Required action
Locate every line in the items below that contains the string "What" and copy each such line. Treat the match as case-sensitive.

+++ Provided material +++

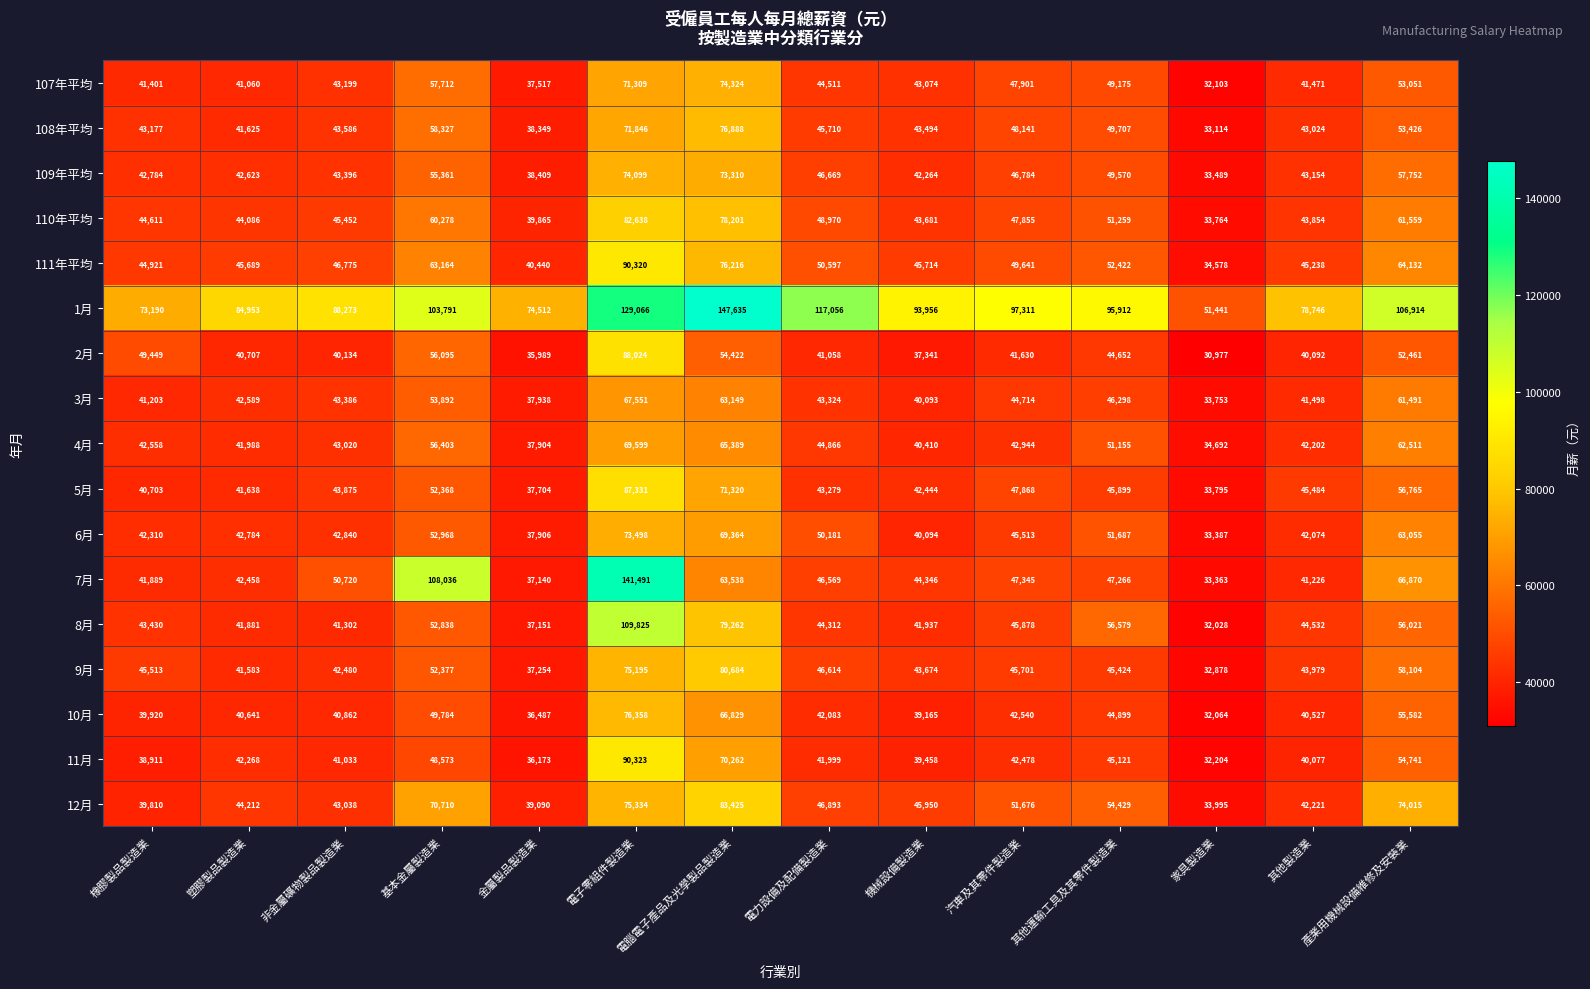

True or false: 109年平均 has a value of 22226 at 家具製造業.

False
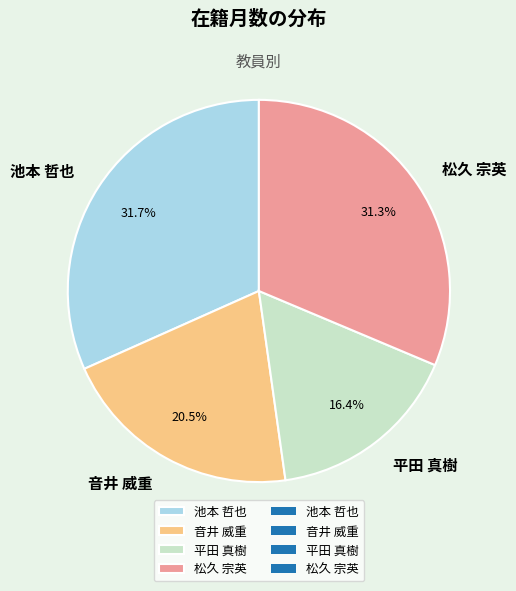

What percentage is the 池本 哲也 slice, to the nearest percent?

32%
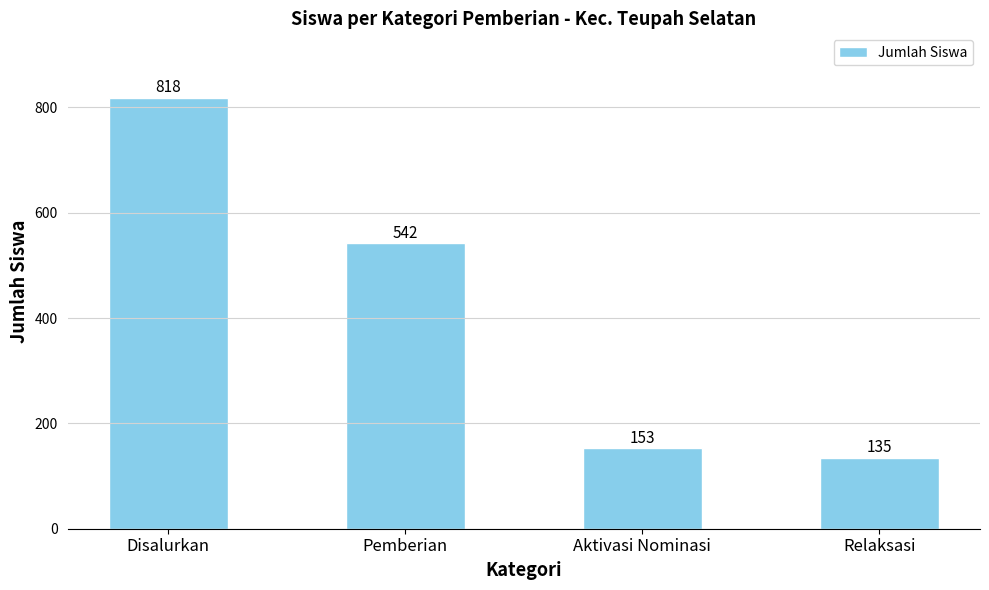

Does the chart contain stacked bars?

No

+++

Result for this task
What percentage is the 池本 哲也 slice, to the nearest percent?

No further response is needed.